[SUPPLIED MATERIAL — start]
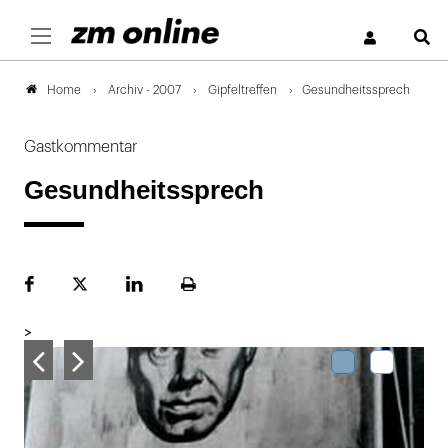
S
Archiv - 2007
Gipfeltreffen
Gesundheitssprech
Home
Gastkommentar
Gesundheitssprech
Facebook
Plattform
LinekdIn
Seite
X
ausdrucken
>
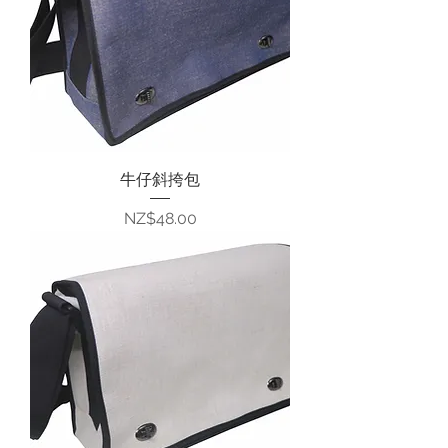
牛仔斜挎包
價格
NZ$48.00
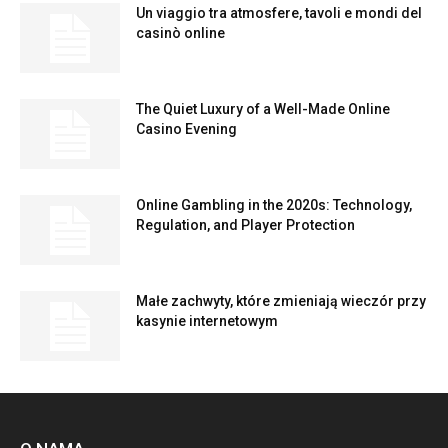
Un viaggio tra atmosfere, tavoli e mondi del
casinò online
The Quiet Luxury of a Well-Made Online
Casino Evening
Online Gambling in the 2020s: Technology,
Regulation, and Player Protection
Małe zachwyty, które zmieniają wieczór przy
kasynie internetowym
[SUPPLIED MATERIAL — finish]
[SUPPLIED MATERIAL — start]
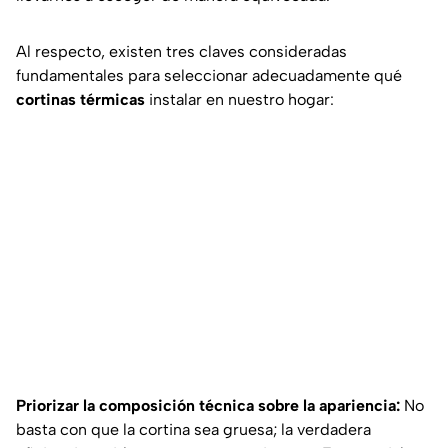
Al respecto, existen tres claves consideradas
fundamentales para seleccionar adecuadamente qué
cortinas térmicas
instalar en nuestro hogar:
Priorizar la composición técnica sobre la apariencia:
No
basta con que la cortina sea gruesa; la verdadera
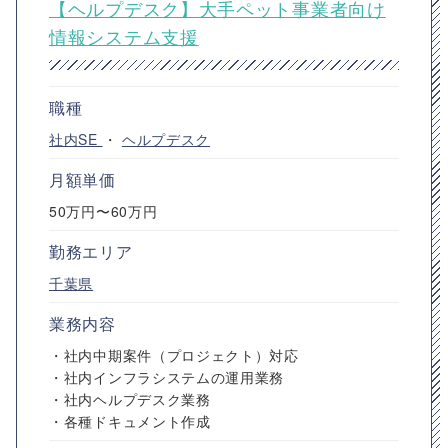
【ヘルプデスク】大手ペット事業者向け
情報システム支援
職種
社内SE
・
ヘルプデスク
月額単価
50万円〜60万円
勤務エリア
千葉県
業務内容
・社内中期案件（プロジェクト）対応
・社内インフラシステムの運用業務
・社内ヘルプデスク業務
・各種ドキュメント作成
[SUPPLIED MATERIAL — finish]
### PROBLEM DESCRIPTION
Take the stretch of the records from "Un viaggio tra atmosfere, tavoli e mondi del" through "kasynie internetowym" and write it out again, swapping "Evening" for "Night" and leaving everything else unchanged.

### SOLUTION
Un viaggio tra atmosfere, tavoli e mondi del
casinò online
The Quiet Luxury of a Well-Made Online
Casino Night
Online Gambling in the 2020s: Technology,
Regulation, and Player Protection
Małe zachwyty, które zmieniają wieczór przy
kasynie internetowym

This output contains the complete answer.